Fıtratı gereği günah yani suç işlemeye meyilli bir
insanın masum olabilmesi asla söz konusu değildir. Her neyin içinde yahut her
ne ile karşılaşmışsa mutlaka onu dürten bir faktördür ama ak sütten çıkmış
kaşık misali kendisini bîgünah sanır. Oysa hayatı ile ilgili bir otokritik
yapmış olsa bedbahtın en bedbahtı olduğunu idrak edebilecek ve başına gelen
musibetler ile ilgili o an bir suçu olmasa dahi geçmişte işlediğinin bedelini
ödediğini anlayabilecektir.
İnsanlığı, milletleri ve devletleri zaafa uğratıp
güçsüzleştirerek esaret altına girmelerine yahut yıkımlarına neden olan
ihanetlerdir. Nefsi arzu ve isteklere gem vurulamaması ihanetleri oluşturmakta;
böylece kazanç sonrası kaybı, zafer sonrası mağlubiyeti, mutluluk sonrası
sıkıntıyı, güç sonrası zayıflığı doğurmaktadır.

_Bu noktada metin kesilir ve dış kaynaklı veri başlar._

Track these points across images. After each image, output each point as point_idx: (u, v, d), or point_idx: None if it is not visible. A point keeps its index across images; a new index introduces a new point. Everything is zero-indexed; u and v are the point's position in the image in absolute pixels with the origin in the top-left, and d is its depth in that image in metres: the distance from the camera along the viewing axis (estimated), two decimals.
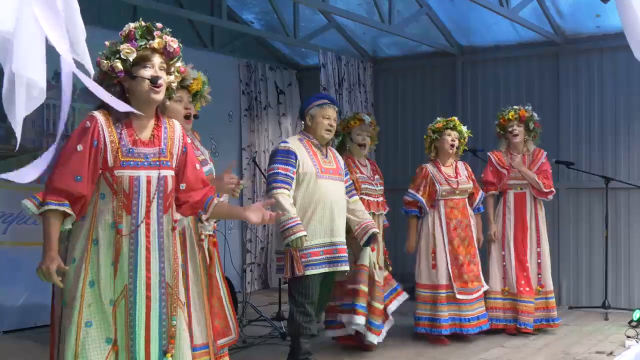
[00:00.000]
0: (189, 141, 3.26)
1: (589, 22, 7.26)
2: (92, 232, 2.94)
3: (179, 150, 3.14)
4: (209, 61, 7.70)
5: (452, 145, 5.96)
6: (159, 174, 3.03)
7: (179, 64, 3.11)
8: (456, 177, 5.98)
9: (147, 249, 2.98)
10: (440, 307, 5.80)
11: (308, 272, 4.76)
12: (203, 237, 3.97)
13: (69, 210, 2.87)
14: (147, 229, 2.99)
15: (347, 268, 4.97)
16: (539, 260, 6.19)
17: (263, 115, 8.73)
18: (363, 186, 5.57)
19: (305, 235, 4.71)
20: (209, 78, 4.29)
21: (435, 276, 5.85)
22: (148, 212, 2.99)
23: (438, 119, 6.06)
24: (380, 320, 5.47)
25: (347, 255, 4.97)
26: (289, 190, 4.78)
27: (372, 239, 5.22)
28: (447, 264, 5.85)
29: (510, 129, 6.20)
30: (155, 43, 2.99)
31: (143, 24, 3.00)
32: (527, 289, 6.06)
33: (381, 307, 5.46)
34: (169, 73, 3.07)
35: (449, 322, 5.81)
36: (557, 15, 7.34)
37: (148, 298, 2.97)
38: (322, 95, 5.13)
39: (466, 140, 6.12)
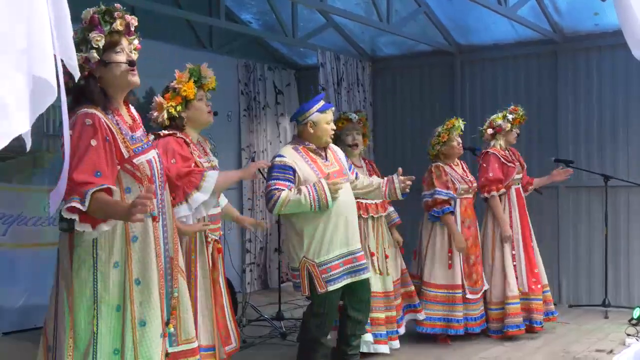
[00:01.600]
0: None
1: (588, 20, 7.25)
2: (127, 230, 2.86)
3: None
4: (208, 61, 7.58)
5: (460, 148, 5.96)
6: (156, 152, 3.06)
7: (136, 41, 3.02)
8: (467, 176, 6.00)
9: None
10: (456, 307, 5.77)
11: (331, 288, 4.50)
12: (209, 240, 3.97)
13: (112, 187, 2.77)
14: (160, 209, 3.03)
15: (369, 275, 4.76)
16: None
17: (262, 115, 8.72)
18: None
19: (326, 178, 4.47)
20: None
21: (451, 276, 5.80)
22: (160, 192, 3.02)
23: (439, 129, 5.93)
24: (385, 329, 5.37)
25: (366, 262, 4.74)
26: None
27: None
28: (461, 264, 5.84)
29: (517, 132, 6.20)
30: (119, 25, 2.89)
31: (103, 7, 2.90)
32: (538, 286, 6.04)
33: (383, 315, 5.35)
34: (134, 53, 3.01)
35: (464, 322, 5.81)
36: (555, 14, 7.34)
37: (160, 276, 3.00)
38: (320, 97, 4.84)
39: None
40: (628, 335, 5.87)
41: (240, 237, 8.31)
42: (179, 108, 3.97)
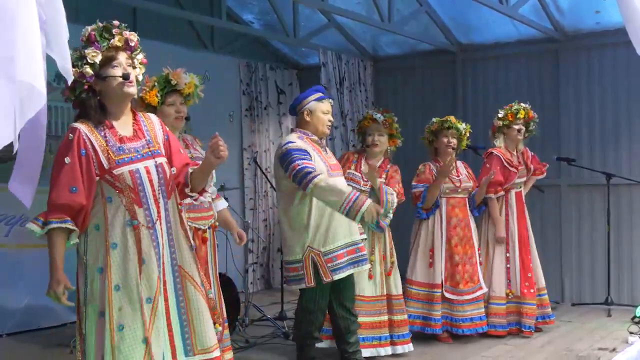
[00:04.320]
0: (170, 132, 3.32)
1: (589, 18, 7.25)
2: (108, 237, 2.96)
3: (163, 138, 3.21)
4: (209, 62, 7.70)
5: (449, 146, 5.91)
6: (155, 162, 3.10)
7: (140, 56, 3.14)
8: (458, 176, 5.97)
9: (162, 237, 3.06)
10: (434, 307, 5.76)
11: (336, 277, 4.54)
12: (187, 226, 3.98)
13: (71, 226, 2.92)
14: (159, 218, 3.05)
15: (368, 266, 4.87)
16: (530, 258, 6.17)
17: (264, 115, 8.73)
18: None
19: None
20: (210, 79, 4.31)
21: (432, 275, 5.81)
22: (156, 201, 3.05)
23: (433, 119, 6.01)
24: (406, 329, 5.38)
25: (366, 253, 4.82)
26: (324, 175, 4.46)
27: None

Hainlik, her insan, toplum ve ülke için asla bağışlanamaz
bir felaket ise de çıkarlar doğrultusunda kimi taraflarca kabul edilebilir
olması hainliği meşrulaştırmaktadır. Oysa
hainliğin hiçbir gerekçesi olamaz!
Türkiye Cumhuriyeti’ni yurt edinmiş bir vatandaş olan
Reza Zarrab adındaki şahıs, kazandığı her şeyi ve namütenahi ticaretlerini Türkiye’ye
borçlu olmasına rağmen gördüğü baskı ve tehdit gerekçesiyle özgürlüğe
kavuşabilme mazeretine sığınmak suretiyle yabancı bir devlete ülkesini peşkeş
çekebilmesi kabul edilebilir değildir. Hele de ilişkilerini jurnallemesi yanlışını
meşrulaştıramaz bir ihanettir.
İster itirafçı olsun, ister iftira söylemiş olsun hiç fark
etmez! Sonuçta ülkesi aleyhine nefsi şahitlik yapan kim olursa olsun, o
affedilmez bir haindir. Madem yaptığı işler gayrimeşru ise, neden yaptığı
yanlışlarla ilgili şikâyetlerini ve hesaplaşmasını ülkesinde değil de yabancı
bir ülkede yapma yolunu seçmiştir? Ticaretlerini de o ülkede yapmış olsa ya da
vatan olarak o ülkeyi seçmiş olsaydı ya!
Öldükleri zaman dahi
cesetlerini “vatanım” diyerek Türkiye’ye taşıtırlar ama diriyken vatanım
dedikleri ülkeyi satmakta sakınca görmezler!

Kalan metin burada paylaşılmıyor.